_Obiettivo dell'esercizio_: Nel brano su Dino Grandi, riscrivi in forma più breve il paragrafo che inizia con «Prendiamo, visto che siamo in tema di 25 luglio», conservandone i fatti principali.

_Brano da esaminare_:
* * * *
«Non è importante la vita. Importante è cosa si fa della vita» (Beppe Niccolai - Roma, Dicembre 1984)

Anno II - n° 5 - 15 Agosto 1993

 

l'archivio memoria

Un fedele disubbidiente.

Dino Grandi da Palazzo Chigi al 25 luglio



II 28 ottobre del 1922 gli Italiani, nella stragrande maggioranza, indossarono la camicia nera; molti, anzi, se l'erano già messa da qualche tempo. Il 25 luglio del '43, in gran parte se la toglieranno, anche se qualche mese dopo, in un paese spaccato a metà, qualcuno la ritirerà fuori dal cassetto o per disperato amore oppure per forza. Sugli anniversari i giornali si gettano da sempre con appassionata foga: ed è giusto che sia così, perché la gente vuoi sapere, capire, scoprire. O magari ricordare. Così, se nel '92 a settant'anni di distanza, si è parlato di ogni minimo retroscena della Marcia su Roma, quest'anno storici, giornalisti ed anche gazzettieri di quart'ordine ce la metteranno tutta perché non resti nemmeno un angolino oscuro di quella fatale estate del '43, quando il Duce dagli altari precipitò nella polvere per volontà di molti dei suoi, per inerzia di molti altri e magari per qualche altra segreta ragione che forse verrà fuori dai cassetti della storia.
Strana cosa il fascismo: anche chi lo detesta, come se l'Aventino o la Resistenza fossero elementi dell'attuale dibattito politico e quindi corresse l'obbligo di scegliere, ne è segretamente affascinato o, per lo meno, incuriosito.
«Se non ci fosse stato, dovremmo inventarlo», mi diceva anni fa Pier Maria Paoletti, direttore di "Storia Illustrata", quando gli chiedevo come mai dedicasse tante copertine del
mensile al famigerato Ventennio, ai suoi simboli, ai suoi uomini. «I lettori sono golosi di questi argomenti», osservava. Già, e magari, indipendentemente da come la pensino in politica, si schierano. Nel senso che, se, ad esempio, si ricostruisce il profilo di un gerarca, c'è chi si arruola tra i suoi sostenitori e chi tra i suoi detrattori. Addirittura sulla base della simpatia o dell'antipatia, prima di informarsi e documentarsi, e quindi essere in grado di riflettere e di dare dei giudizi non avventati.
Prendiamo, visto che siamo in tema di 25 luglio, un personaggio come Dino Grandi: suscita in genere antipatie anche in coloro che approvano o giustificano l'ordine del giorno che mandò a picco Mussolini. Degli altri non è nemmeno il caso di parlare: per loro, Grandi è un traditore, e basta.
* * * *
_Voci estratte_:

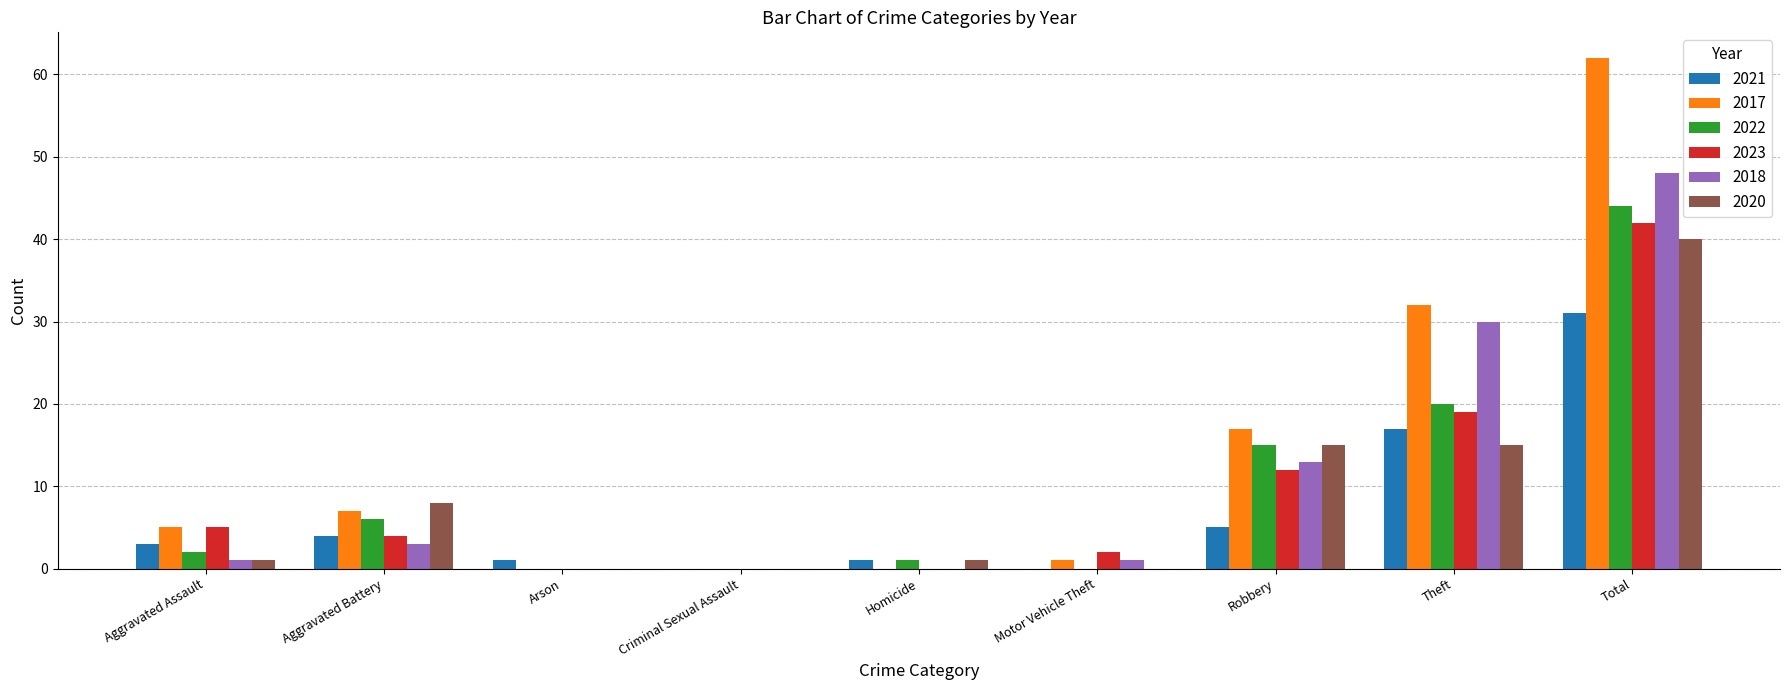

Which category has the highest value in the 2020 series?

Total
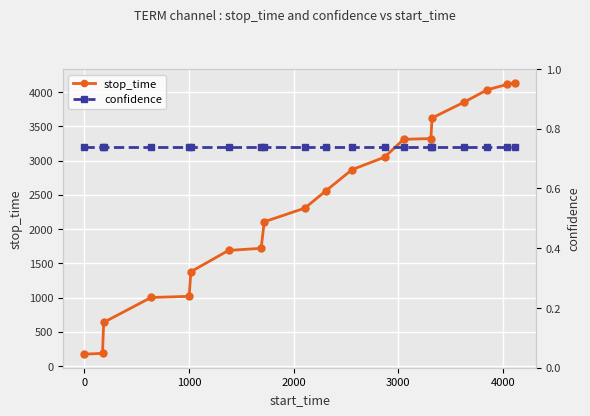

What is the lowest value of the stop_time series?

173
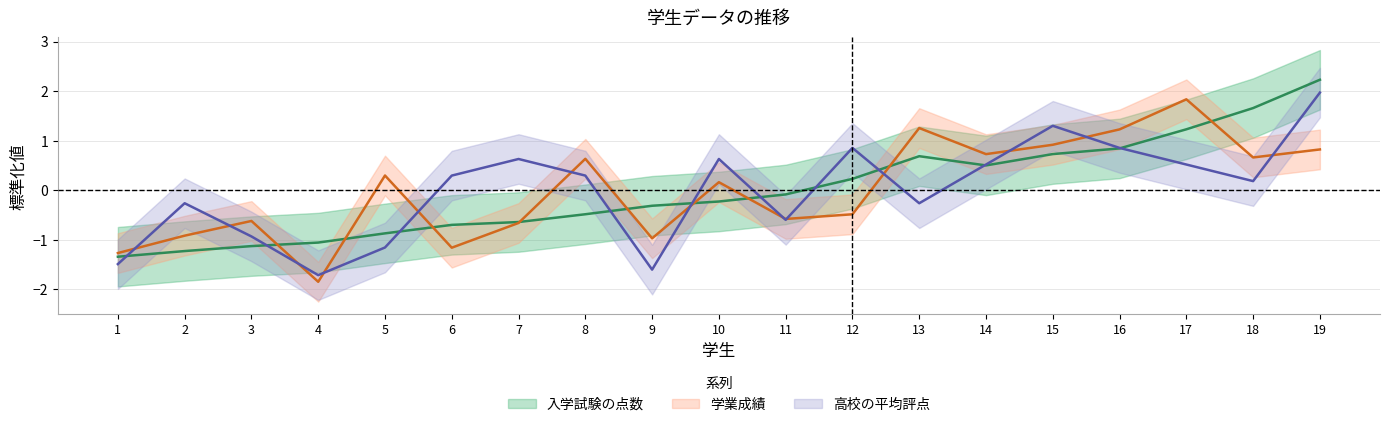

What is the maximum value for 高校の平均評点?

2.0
* * * *
_Risultato dell'esercizio_: Dino Grandi suscita di solito antipatie perfino in chi approva o giustifica l'ordine del giorno che fece cadere Mussolini; per gli altri è semplicemente un traditore.